I just want to know a little about interfacing a circuit with the ignition coil in my car. I heard the typical way is the negative terminal. The question I have is what kind of signal am I going to see there?
what kind of voltage is going to be present? how noisy is it? is it going to look somewhat like a square wave (if a bit messy)?
Basically I just need to know a little about it so I can build a simple circuit to interface that signal with a PIC. Obviously I don't want my PIC directly connected to it if it's putting out hundreds or thousands of volts. I can't get to my car with an oscilloscope, so I just want a starting point for a prototype circuit to try out on it.

would a resistor voltage divider, some caps to smooth out the signal, and a comparator be sufficient?

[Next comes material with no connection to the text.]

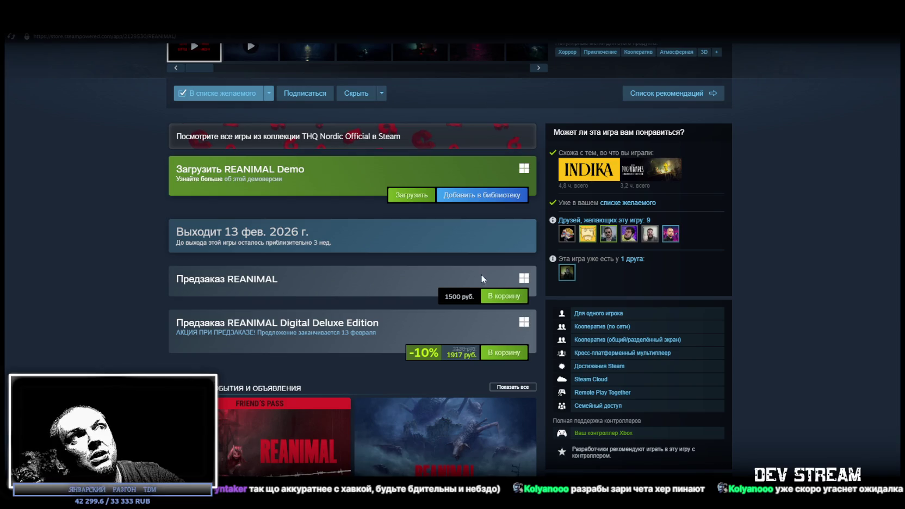
scroll(348, 274, up, 5)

or how about a large-value resistor in series with the input, and a reverse-biased zener (5v or so?) to ground, with some caps thrown in for good measure?

thanks
 
I would use the signal from the coil. It is basicly a 12 volt rectangular (not square) wave with 300 volt spikes. A low pass filter with large series resistor and zener diode load will protect the PIC.
 
On the digital rev counters used for racing karts, a wire is wound 2-3 times around the HT wire (the one going to the spark plug) to form a crude potential transformer. I suppose the signal is then amplified via an op-amp and fed to the micro.